I am, unfortunately, intimately familiar with this problem.

The problem is that there is a limit on the size of a compiled method in a 
Java class file, and that limit is what we're running up against. Recall 
that a JSP page is compiled into a servlet, and into essentially only one 
method in that servlet. Hence, if your page contains many, many tags, that 
method becomes too big, and up comes the exception that you're seeing.

There are a couple of (partial) solutions.

1) Break your giant page up into multiple smaller pages and bring them 
together at run time using <jsp:include>. Note that <%@include> won't work, 
because that's a compile-time include, which will get you straight back to 
the original problem.

2) Look for places to save on tags. For example, the <html:option> tag was 
recently extended to allow the specification of the text to display, so 
that you can replace this:

<html:option ... ><bean:message key="foo"/></html:option>

with this:

<html:option ... key="foo"/>

If you have a lot of cases of this pattern, it can help quite a bit. In 
addition to the <html:option> tag, some other Struts tags allow the same 
shortcut to including the text. Also, you might consider replacing 
<html:option> sequences with <html:options> if you can build an appropriate 
collection up front.

Unfortunately, we can't use solution (1), because our giant page is almost 
entirely one <html:form>. (Please don't ask... :-} ) Many of the <html:*> 
tags won't work if they are on a separate page from the <html:form> tag 
itself. That means I've spent quite some time on option (2).

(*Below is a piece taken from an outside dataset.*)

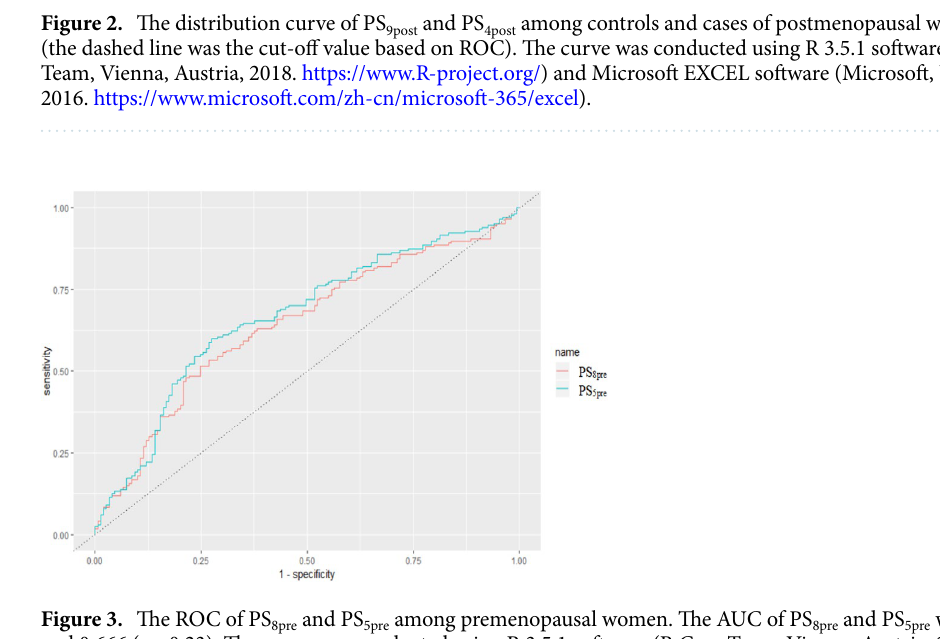
Figure 3. The ROC of PS 8pre and PS 5pre among premenopausal women. The AUC of PS 8pre and PS 5pre were 0.641 and 0.666 ( p = 0.23). The curve was conducted using R 3.5.1 software (R Core Team, Vienna, Austria, 2018. https:// www.R- proje ct. org/) and Microsoft EXCEL software (Microsoft, USA, 2016. https:// www. micro soft. com/ zh- cn/ micro soft- 365/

We have several of our own tags, too, so that was the next place for me to 
look. I discovered that changing some frequently used tags from extending 
BodyTagSupport to extending TagSupport, and marking them with 
<bodycontent>empty</bodycontent> in the .tld file, made a significant 
reduction in generated code size. Of course, this is not always feasible, 
but it helped us quite a bit.

One other trick is to create custom tags for frequently used groups of 
related elements. For example, I created a simple DatePickerTag which is a 
Struts-like tag that combines three drop-down boxes for month, day and 
year, with the localized strings obtained from the JVM, and the current 
values pulled from a bean.

That's about all I can think of that I've tried so far. All our pages are 
now within the limit, but one is very close to breaking it. I really want 
to put a "do not touch" notice on that file!

Hope this helps.

--
Martin Cooper


At 12:06 PM 3/20/01, Marc Ellison wrote:
>Hi,
>
>I have been getting a very interesting error folks ;-)
>
>I have constructed a jsp file that uses ALOT of struts-defined tags, and
>which I have running with Tomcat.  Initially the page would not work so I
>commented out a lot of the code.  The page now works to an extent, but as
>soon as I try to uncomment any of the other struts tags it throws this error
>message.....
>
>javax.servlet.ServletException: (class:
>_0002fdemographicDetails_0002ejspdemographicDetails_jsp_73, method:
>_jspService signature:
>(Ljavax/servlet/http/HttpServletRequest;Ljavax/servlet/http/HttpServletRespo
>nse;)V)
>
>I have looked in the mail archive and one guy suggested changing the values
>of the stack/memory allocation pools to a higher value as it couldn't cope
>with the number of tags.  However, I still get the same error. Has anybody
>encountered a similar problem....if so please HELP!!